I joined the class of seniors in a studio in the YPAS Annex, as they were moving into doing center work. In addition to three teaching artists, this group also had the Jessica Lang rehearsal director, Claudia MacPherson, with them. With two more years of training under their belts, this group of students was ready for the complex, modern-infused choreographic sequences that were part of this master class.

The teaching artists, again, moved fast with an expectation that the students could keep up, while also leaving space for side coaching and questions, “if you have questions, ask. We love questions.” This work more overtly balanced the structures of classical and modern movement, with the instructors pointing out when they were looking for the differences in style.

Alix Mattingly | wfpl.org

Jessica Lang Dance Company dancer John Harnage teaches some of the company’s repertoire to dance students at the Youth Performing Arts School during one of three master classes taught by the company. The dance company is in Louisville for a residency that includes classroom instruction, a performance and working with veterans.

A group improvisational activity offering opportunity for creative movement lightened the mood in the studio and helped ease the students into the final activity of the class period. They were taught the opening sequence from one of the dances in the company’s repertoire, “I.n.k.” There was a frisson of excitement when it became clear that here was choreography that existed as a finished dance, and these young dancers had a chance to try it.

It was clear that the teaching artists knew these movements intimately – it’s been in the repertoire since 2011 – and they taught it unit by unit, beat by beat, so that the students could find it in their own bodies. MacPherson explained that for this piece Lang collaborated with a visual artist whose work is centered on the tension between fluidity and stillness.

The commissioned score produced a burble of excitement from the students as they registered both the percussive and liquid nature of the music. And then movement was put to music. The company dancers offered generous applause to the students who performed “I.n.k.’s” opening sequence group by group. And their accomplishment was impressive, learning a complicated sequence of movement, set to equally complex music in about 15 minutes. Their faces and body energy reflected that they knew they’d nailed this sequence.

Alix Mattingly | wfpl.org

Jessica Lang Dance Company rehearsal director Claudia MacPherson gives instruction to dance students at the Youth Performing Arts School during one of three master classes taught by the company. The dance company is in Louisville for a residency that includes classroom instruction, a performance and working with veterans.
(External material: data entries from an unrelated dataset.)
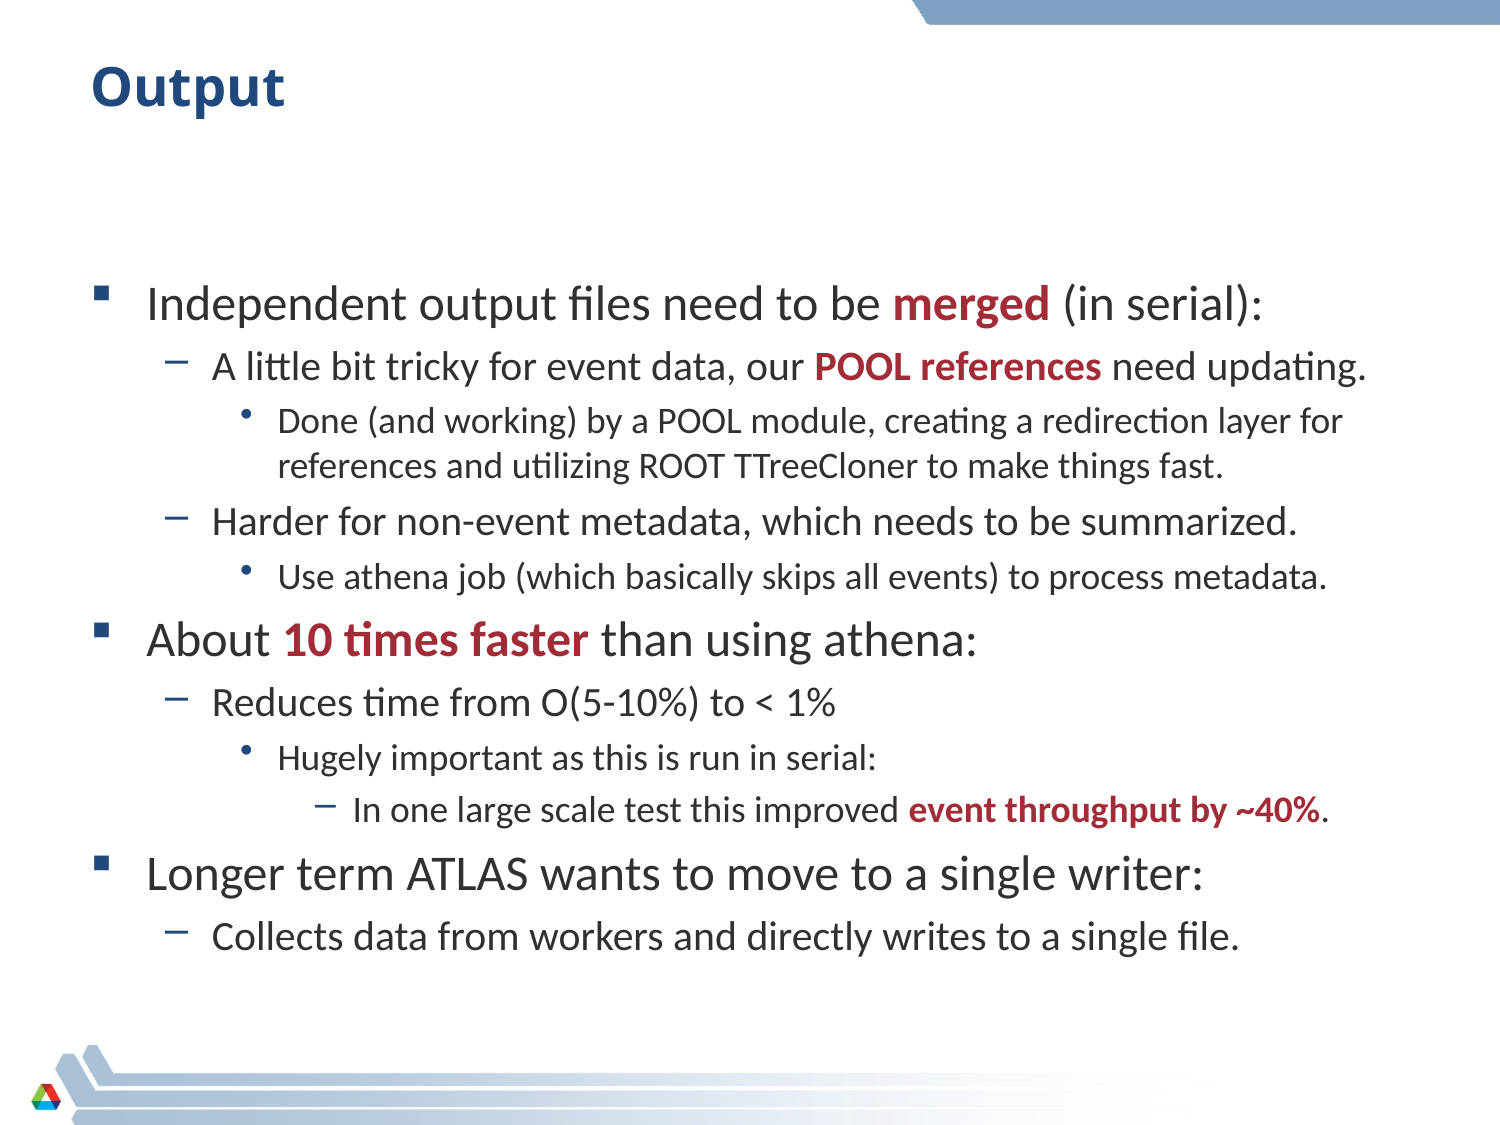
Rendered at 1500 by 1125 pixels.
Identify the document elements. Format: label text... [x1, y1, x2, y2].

picture [0, 0, 1500, 26]
title Output [74, 44, 1426, 233]
list Independent output files need to be merged (in serial): A little bit tricky for event data, our POOL references need updating. Done (and working) by a POOL module, creating a redirection layer for references and utilizing ROOT TTreeCloner to make things fast. Harder for non-event metadata, which needs to be summarized. Use athena job (which basically skips all events) to process metadata. About 10 times faster than using athena: Reduces time from O(5-10%) to < 1% Hugely important as this is run in serial: In one large scale test this improved event throughput by ~40%. Longer term ATLAS wants to move to a single writer: Collects data from workers and directly writes to a single file. [74, 262, 1426, 1006]
picture [0, 1037, 1500, 1125]
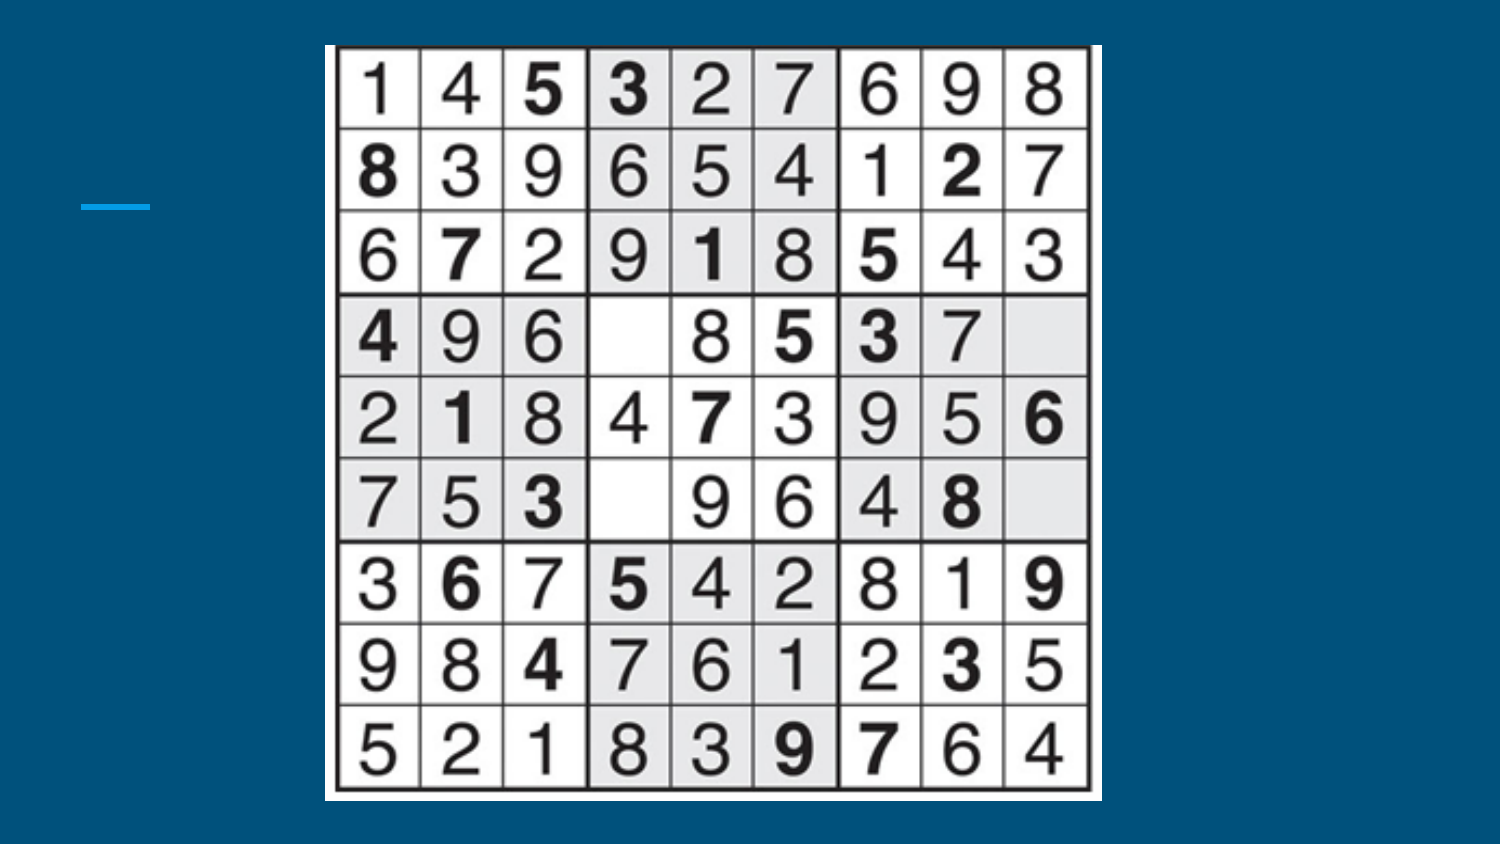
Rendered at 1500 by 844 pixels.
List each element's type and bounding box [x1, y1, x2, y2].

picture [326, 46, 1101, 800]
Wrapping up the session MacPherson said she hoped they’d get to see the company’s Friday evening performance. At this point, department chair Lori Ruttan acknowledged that almost all of the students would be on the YPAS stage that night. It was quickly resolved that the YPAS dance students would be invited to the company’s final dress rehearsal Friday afternoon so they would have a chance to see their teachers in performance.

In between this workshop and that dress rehearsal, Jessica Lang dancers will also be working with the Center’s Arts in Healing program, leading a workshop with veterans, and also leading Center staff in a movement workshop.

The Kentucky Center’s commitment to dance programming in recent seasons is enhanced by these “behind the scenes” workshops, bringing more dance to more sectors of our community; each outreach program is tailored to the strengths of the visiting artists and focused on groups and organizations which will benefit most from interacting with them. Listening to the students’ “It was so good!” and “Ah-MAZ-ing” comments as they streamed across campus after these sessions, it’s clear that they recognize the value of connecting with professional performers in their school studios.